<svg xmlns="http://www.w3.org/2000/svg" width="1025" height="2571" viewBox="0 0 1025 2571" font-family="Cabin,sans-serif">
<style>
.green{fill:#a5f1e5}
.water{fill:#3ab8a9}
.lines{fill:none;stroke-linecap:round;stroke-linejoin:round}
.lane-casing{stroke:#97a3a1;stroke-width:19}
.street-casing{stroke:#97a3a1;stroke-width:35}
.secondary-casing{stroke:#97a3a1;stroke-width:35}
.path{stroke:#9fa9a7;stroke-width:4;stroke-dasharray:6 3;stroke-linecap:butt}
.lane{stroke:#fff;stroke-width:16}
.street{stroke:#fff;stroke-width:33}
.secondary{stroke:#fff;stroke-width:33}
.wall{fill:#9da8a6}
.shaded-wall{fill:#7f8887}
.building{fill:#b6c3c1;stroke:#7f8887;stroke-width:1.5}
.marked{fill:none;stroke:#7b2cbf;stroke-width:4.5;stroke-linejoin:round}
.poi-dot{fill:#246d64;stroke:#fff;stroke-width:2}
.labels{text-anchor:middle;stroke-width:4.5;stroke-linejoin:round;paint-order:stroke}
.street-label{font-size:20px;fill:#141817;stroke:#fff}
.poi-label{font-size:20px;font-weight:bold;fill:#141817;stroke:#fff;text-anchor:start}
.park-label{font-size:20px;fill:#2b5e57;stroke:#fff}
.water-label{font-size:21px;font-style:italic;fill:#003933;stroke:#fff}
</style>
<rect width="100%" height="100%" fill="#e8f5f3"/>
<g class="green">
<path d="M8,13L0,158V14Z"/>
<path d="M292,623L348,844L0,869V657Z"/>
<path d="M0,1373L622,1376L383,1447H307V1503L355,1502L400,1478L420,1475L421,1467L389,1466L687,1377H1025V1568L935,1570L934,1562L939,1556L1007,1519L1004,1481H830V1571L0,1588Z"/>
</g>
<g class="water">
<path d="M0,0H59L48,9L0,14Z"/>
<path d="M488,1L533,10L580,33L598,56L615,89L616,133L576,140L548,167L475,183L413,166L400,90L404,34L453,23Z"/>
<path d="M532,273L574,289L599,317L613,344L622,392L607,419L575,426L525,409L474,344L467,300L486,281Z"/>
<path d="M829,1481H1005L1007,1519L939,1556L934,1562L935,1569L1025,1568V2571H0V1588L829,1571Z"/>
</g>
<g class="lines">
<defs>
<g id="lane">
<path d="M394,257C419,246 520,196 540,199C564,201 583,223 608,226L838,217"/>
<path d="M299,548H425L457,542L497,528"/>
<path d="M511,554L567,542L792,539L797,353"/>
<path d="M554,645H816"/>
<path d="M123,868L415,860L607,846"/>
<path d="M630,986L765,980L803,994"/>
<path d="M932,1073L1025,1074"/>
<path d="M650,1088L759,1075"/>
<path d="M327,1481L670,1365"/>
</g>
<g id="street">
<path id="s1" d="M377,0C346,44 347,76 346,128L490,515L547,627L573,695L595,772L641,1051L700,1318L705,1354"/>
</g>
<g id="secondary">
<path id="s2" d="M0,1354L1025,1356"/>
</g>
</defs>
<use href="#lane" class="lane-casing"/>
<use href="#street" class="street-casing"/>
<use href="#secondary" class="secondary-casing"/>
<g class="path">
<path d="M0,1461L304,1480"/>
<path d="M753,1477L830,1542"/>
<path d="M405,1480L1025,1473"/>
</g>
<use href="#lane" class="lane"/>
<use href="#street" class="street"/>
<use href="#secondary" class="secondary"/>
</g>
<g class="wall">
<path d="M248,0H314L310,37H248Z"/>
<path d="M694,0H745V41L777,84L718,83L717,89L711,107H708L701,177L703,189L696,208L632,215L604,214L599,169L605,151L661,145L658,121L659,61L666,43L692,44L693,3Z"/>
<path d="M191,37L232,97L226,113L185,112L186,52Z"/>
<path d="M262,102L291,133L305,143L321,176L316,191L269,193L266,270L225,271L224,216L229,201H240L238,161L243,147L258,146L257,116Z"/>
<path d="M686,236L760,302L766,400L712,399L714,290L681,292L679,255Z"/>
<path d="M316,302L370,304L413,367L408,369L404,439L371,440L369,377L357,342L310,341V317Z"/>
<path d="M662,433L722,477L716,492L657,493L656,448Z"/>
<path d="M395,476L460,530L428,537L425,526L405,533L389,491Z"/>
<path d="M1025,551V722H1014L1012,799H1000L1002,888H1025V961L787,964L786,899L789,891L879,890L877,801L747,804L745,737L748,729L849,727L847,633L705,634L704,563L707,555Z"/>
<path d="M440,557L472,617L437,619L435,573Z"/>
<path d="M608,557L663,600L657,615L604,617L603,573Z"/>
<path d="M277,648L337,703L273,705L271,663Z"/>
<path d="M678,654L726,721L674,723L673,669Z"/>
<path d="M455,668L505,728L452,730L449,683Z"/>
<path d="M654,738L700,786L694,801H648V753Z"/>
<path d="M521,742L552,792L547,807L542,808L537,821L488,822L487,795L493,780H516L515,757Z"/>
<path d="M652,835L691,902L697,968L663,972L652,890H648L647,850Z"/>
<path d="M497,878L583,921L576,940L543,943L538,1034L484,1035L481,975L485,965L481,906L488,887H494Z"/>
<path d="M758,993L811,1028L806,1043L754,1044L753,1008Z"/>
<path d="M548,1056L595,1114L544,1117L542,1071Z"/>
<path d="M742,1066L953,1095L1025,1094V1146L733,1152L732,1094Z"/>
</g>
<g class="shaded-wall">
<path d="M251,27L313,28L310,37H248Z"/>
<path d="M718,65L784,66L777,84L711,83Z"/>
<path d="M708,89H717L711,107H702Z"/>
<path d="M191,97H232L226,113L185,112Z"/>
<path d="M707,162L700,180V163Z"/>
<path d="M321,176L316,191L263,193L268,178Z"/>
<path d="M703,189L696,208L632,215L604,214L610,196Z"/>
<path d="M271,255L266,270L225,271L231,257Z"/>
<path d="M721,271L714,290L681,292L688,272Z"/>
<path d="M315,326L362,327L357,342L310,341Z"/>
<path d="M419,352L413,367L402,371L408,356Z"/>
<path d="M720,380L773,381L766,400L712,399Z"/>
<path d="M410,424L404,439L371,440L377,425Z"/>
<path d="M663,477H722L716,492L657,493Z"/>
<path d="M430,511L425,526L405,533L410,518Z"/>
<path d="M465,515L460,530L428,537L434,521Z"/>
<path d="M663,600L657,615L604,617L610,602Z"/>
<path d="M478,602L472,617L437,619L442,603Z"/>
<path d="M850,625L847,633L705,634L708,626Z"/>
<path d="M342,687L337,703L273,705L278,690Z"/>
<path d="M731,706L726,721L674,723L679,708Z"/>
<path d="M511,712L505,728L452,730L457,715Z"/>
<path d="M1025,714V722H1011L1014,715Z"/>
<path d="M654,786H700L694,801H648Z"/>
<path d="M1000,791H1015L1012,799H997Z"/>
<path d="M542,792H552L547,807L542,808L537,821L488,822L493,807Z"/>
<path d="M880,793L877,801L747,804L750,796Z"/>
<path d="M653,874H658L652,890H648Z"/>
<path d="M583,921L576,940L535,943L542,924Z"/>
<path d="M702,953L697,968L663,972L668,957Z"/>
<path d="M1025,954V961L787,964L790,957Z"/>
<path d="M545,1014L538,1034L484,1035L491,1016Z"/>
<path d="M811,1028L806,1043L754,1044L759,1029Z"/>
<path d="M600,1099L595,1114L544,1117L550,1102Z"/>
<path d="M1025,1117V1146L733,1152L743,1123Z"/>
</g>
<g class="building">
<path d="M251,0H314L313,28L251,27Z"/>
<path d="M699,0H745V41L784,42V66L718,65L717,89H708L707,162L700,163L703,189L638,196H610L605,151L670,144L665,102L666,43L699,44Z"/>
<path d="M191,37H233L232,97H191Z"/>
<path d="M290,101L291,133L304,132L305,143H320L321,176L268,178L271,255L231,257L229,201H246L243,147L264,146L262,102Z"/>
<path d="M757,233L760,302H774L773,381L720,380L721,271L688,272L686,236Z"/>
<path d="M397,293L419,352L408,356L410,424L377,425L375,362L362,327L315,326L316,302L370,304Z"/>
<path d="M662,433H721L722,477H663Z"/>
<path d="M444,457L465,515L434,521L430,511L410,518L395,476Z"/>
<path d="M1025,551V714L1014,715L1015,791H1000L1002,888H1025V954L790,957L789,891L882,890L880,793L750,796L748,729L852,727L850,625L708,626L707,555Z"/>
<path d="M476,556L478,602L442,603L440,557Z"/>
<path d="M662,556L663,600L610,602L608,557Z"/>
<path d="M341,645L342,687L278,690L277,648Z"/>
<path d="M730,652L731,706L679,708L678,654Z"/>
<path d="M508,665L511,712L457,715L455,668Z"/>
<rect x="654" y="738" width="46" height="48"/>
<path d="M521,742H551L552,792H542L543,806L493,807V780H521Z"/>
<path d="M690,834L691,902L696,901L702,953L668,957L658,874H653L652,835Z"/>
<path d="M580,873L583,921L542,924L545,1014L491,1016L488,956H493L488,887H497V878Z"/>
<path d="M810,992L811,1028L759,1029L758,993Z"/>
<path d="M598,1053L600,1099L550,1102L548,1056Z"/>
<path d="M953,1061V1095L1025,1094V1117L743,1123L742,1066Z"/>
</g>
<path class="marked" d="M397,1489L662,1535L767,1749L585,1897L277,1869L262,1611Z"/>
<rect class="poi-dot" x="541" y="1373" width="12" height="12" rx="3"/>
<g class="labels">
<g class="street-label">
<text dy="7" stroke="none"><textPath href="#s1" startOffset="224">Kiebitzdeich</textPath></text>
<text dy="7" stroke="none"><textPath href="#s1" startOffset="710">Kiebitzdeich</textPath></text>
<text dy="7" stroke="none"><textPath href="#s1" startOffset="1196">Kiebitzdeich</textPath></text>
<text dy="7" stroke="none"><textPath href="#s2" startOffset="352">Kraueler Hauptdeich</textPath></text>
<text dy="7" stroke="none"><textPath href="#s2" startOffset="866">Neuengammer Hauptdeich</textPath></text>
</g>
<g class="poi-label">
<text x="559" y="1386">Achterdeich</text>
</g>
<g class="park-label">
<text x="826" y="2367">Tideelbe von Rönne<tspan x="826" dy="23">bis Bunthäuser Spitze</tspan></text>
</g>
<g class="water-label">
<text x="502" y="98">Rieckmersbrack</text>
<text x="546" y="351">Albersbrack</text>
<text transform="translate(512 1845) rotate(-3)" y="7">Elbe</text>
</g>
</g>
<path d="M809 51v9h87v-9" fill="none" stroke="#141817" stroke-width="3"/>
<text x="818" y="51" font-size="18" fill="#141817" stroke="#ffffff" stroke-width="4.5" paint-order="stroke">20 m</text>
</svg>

__Required work__.
Find the word "casing" in the records and pull out each line that has it.

__Reply__.
.lane-casing{stroke:#97a3a1;stroke-width:19}
.street-casing{stroke:#97a3a1;stroke-width:35}
.secondary-casing{stroke:#97a3a1;stroke-width:35}
<use href="#lane" class="lane-casing"/>
<use href="#street" class="street-casing"/>
<use href="#secondary" class="secondary-casing"/>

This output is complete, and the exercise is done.